Ron didn't know how much change he had already set in motion.

He whispered softly, "So young… and yet already walking a path even older men avoid."

Fawkes tilted his head, letting out a long, low note that reverberated through the room like the echo of a coming dawn.

By late evening, Bishop's follow-up report arrived via owl.

Professor,

The boy's requested name for the production company is "Legendary Pictures."

He says to Muggles, magic is something from legends. So we should be Legendary.

He even designed a logo — circular crest, gold-lined, divided into four arcs — almost like a coin or seal. Rather elegant, actually.*

— Bishop

Attached was the 2019-style emblem, sketched in Ron's neat, forward-slanting handwriting — a silhouette of a globe behind the word "LEGENDARY," its arcs forming a perfect pattern of symmetry and mystery.

Dumbledore turned it in his hand, faintly amused.

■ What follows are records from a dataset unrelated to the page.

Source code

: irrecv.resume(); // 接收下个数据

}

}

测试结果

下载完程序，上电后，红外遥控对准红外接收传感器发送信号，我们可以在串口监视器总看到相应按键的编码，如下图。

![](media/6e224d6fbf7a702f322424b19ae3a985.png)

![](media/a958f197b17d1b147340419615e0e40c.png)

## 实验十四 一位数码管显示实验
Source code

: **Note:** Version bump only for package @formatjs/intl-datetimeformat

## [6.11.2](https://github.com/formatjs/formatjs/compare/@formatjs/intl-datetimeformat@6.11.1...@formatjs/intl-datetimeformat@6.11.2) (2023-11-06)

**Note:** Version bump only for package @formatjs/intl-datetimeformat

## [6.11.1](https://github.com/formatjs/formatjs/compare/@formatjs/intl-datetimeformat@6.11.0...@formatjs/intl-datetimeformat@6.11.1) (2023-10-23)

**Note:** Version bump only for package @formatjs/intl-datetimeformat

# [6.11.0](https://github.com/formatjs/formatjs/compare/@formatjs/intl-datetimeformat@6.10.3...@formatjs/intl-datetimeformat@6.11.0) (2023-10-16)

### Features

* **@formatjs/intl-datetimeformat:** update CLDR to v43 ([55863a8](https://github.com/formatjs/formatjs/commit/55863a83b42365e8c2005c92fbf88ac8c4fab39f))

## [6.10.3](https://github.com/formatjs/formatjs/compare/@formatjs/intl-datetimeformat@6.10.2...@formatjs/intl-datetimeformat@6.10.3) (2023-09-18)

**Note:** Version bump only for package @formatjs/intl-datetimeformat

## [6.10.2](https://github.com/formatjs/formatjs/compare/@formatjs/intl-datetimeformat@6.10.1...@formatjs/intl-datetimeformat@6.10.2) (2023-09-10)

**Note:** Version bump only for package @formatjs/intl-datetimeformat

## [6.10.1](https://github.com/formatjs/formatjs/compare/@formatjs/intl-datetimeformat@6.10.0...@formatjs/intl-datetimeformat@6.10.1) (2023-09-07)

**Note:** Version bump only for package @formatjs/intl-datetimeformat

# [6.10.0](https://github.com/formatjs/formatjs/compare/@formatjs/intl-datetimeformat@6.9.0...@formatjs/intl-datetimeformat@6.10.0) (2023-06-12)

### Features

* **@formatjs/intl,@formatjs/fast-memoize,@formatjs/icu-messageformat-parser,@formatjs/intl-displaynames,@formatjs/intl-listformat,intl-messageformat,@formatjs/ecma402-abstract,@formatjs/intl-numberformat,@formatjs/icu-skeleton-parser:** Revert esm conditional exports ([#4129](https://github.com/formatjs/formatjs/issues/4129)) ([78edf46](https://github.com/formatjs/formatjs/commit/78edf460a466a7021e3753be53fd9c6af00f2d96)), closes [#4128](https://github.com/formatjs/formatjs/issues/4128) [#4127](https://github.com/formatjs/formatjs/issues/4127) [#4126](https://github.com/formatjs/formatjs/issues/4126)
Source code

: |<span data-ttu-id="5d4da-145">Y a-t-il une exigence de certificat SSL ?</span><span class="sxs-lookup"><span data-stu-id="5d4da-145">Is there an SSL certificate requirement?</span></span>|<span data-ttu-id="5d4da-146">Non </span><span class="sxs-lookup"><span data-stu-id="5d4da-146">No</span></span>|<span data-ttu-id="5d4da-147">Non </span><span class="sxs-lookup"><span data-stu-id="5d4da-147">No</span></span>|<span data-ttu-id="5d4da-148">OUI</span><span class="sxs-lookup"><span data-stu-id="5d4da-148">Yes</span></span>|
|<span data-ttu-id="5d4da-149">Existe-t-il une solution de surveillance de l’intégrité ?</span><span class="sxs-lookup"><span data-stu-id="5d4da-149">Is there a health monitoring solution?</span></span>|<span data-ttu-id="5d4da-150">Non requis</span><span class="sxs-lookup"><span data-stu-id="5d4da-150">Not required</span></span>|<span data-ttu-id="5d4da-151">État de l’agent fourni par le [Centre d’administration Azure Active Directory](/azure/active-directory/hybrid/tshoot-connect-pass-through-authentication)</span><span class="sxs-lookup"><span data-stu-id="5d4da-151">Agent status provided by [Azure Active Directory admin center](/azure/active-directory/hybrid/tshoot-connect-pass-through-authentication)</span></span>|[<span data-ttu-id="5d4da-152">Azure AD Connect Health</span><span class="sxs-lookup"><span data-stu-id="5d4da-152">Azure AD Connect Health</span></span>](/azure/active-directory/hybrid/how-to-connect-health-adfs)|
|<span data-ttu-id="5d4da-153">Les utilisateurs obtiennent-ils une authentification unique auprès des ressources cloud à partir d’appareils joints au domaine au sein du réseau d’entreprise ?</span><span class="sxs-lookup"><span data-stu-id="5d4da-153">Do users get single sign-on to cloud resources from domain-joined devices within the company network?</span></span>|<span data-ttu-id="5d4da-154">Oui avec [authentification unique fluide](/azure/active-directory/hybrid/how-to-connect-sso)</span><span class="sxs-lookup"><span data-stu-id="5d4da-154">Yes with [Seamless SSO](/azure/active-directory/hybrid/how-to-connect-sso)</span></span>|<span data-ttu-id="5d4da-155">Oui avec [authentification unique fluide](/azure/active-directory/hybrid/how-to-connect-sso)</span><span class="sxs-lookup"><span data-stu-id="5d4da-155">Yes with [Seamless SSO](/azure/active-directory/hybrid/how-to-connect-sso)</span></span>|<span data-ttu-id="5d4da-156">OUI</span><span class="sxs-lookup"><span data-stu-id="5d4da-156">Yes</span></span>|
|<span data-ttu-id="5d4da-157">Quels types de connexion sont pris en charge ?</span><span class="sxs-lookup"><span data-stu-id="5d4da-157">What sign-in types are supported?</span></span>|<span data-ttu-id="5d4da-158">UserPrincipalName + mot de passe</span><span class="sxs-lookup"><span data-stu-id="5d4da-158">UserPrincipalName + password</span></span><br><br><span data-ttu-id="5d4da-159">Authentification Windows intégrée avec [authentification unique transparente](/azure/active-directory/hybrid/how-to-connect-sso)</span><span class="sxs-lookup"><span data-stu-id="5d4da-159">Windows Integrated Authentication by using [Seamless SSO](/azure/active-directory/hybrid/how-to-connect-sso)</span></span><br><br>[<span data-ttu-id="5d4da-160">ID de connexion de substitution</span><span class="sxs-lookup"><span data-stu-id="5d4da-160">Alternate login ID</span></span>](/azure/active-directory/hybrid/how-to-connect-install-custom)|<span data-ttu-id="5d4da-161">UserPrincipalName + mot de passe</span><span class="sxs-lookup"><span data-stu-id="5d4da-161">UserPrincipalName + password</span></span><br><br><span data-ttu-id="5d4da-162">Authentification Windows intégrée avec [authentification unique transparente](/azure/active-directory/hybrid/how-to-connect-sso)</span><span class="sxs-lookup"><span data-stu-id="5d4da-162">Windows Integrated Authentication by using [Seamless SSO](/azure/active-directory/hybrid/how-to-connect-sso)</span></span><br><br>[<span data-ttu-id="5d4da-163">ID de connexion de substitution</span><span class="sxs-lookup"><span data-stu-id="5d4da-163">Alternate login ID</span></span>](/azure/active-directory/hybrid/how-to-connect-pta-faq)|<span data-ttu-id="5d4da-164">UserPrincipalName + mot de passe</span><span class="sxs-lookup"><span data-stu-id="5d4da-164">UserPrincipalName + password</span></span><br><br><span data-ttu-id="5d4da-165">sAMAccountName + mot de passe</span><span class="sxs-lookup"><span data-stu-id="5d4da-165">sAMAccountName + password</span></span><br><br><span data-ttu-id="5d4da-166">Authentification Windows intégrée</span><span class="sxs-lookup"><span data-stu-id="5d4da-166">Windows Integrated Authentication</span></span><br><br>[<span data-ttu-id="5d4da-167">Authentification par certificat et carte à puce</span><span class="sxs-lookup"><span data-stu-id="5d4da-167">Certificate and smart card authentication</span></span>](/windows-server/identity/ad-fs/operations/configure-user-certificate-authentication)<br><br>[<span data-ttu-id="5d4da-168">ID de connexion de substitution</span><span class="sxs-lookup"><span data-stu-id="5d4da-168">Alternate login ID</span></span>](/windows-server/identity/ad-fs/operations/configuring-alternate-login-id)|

It looked so polished, so timeless, that even a century from now it would not feel out of place.

He wondered — not for the first time — how a boy his age could think in such long timelines.

Later that night, he penned a short message back to Bishop:

Proceed with the organizational preparations. The land, the contracts, the wards. Discreetly, of course. The Ministry will cooperate once Madam Bones has reviewed the practicalities. Ensure that the boy's creative freedom is preserved. He must not feel shackled by bureaucracy.

— A.P.W.B. Dumbledore

He signed it with a flourish and watched as the parchment burned to silver dust, the phoenix fire carrying it away.

Bishop, upon receiving the message the next morning, whistled lowly and began writing new memos.

He listed out the land parcels near Somerset and northern Devon that could be hidden behind charm-wards.

He arranged for building licenses through Muggle channels.

He sent an update to Amelia Bones, outlining that preparations had begun — and attached Ron's requirements once more, annotated with feasibility notes.

Ron's vision was enormous, but so was his sincerity.

Bishop found himself quietly proud — the kind of pride that didn't need applause.

That evening, back at Hogwarts, Dumbledore looked out over the castle grounds from his tower window.

The moonlight gleamed off the lake's still surface, and the faint laughter of students drifted from the distant common rooms.

The world was changing — quietly, imperceptibly — through the hands of a boy not yet old enough for Hogwarts robes.

"Legendary Pictures…" Dumbledore repeated softly, rolling the words on his tongue like a prophecy yet unspoken.

The firelight flickered against his half-moon spectacles.

"Yes," he murmured finally, a slow smile touching his lips.

"That seems… rather fitting."

Fawkes trilled once more — a note of agreement, bright and timeless.